Tabel 2.6 Nilai kapasitas antioksidan tepung DA menurut perlakuan

*Nilai yang diikuti dengan huruf yang berbeda pada kolom yang sama Menunjukkan per edaan yang nyata (p ≤ 0.05)

Terdapat korelasi antara kandungan total fenolat, total antosianin dan kapasitas antioksidan. Korelasi antara kandungan total fenolat dan antosianin adalah 0.7035. Kandungan antosianin dan fenolat yang lebih tinggi juga

menghasilkan nilai kapasitas antioksidan yang lebih tinggi (Gambar 2.6). Kandungan fenolat diketahui memiliki korelasi yang tinggi dan merupakan kontributor utama terhadap kapasitas antioksidan (Du et al. 2009). Kadar antosianin dan fenolat di dalam tepung umbi berhubungan dengan kapasitas antioksidan dalam membersihkan radikal DPPH. Akan tetapi kapasitas antioksidan ini kurang berhubungan dengan kandungan diosgenin tepung DA. Analisis korelasi Pearson menunjukkan bahwa nilai korelasi antara kapasitas antioksidan dan kandungan antosianin adalah sebesar 0.6993, sedangkan korelasi kapasitas antioksidan dengan total fenolat adalah 0.5419.

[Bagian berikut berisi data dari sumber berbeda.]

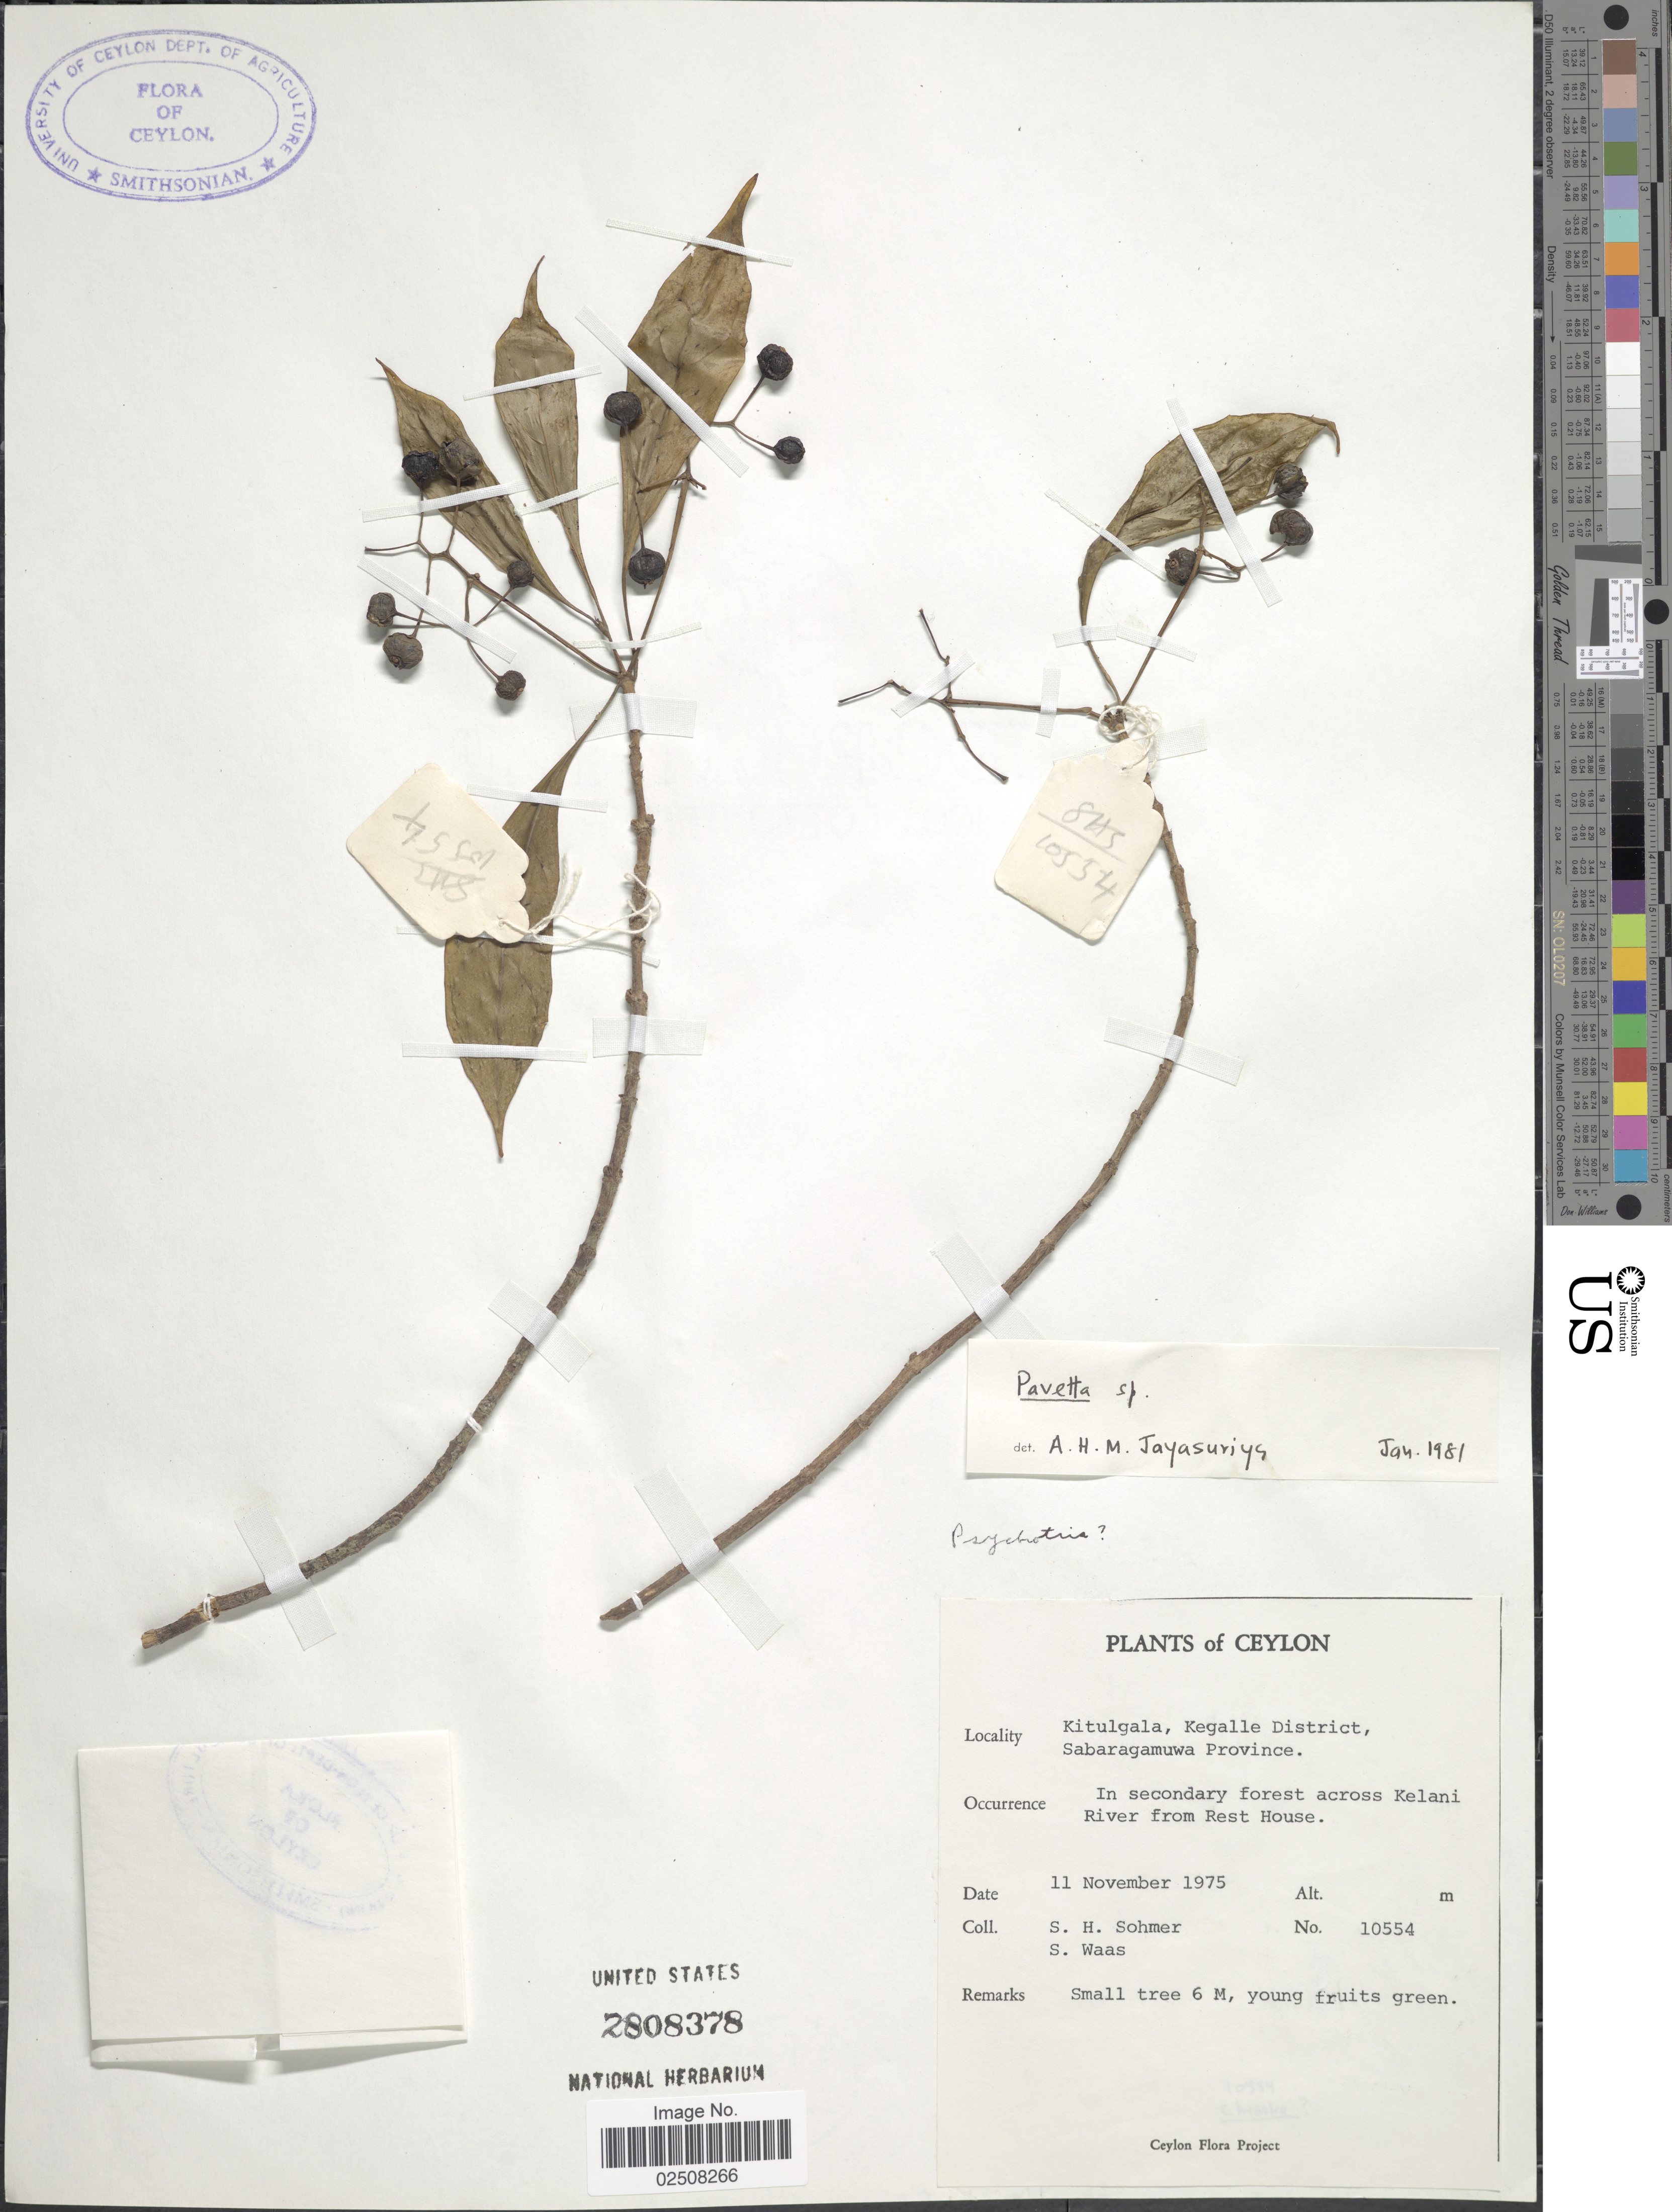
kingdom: Plantae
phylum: Tracheophyta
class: Magnoliopsida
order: Gentianales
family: Rubiaceae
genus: Pavetta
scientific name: Pavetta sp.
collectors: S. H. Sohmer & S. Waas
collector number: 10554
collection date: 1975-11-11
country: Sri Lanka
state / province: Sabaragamuwa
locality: Ceylon, Kitulgala, Kegalle District, In secondary forest across Kelani River from Rest House.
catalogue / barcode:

Gambar 2.6 Kadar total fenolat, antosianin dan diosgenin dan hubungannya dengan kapasitas antioksidan setara mg trolox, asam askorbat, dan

α-tokoferol

2.4 Simpulan

Kandungan total antosianin dan fenolat tertinggi didapatkan dengan perlakuan perendaman menggunakan asam sitrat 1% dan steam blanching selama 10 menit dengan nilai berturut-turut 104.36 mg/100 g tepung dan 198.52 mg ekuivalen asam galat/100 g tepung. Perlakuan ini dapat mempertahankan 44.51% total antosianin dan 62.58% fenolat yang terdapat pada umbi segar. Umbi DA yang dihasilkan memiliki kapasitas antioksidan setara dengan 1300 mg trolox, 878 mg asam askor at atau 3249 mg α-tokoferol per 100 g tepung DA. Kapasitas antioksidan ini dapat meningkatkan potensi tepung DA sebagai makanan fungsional.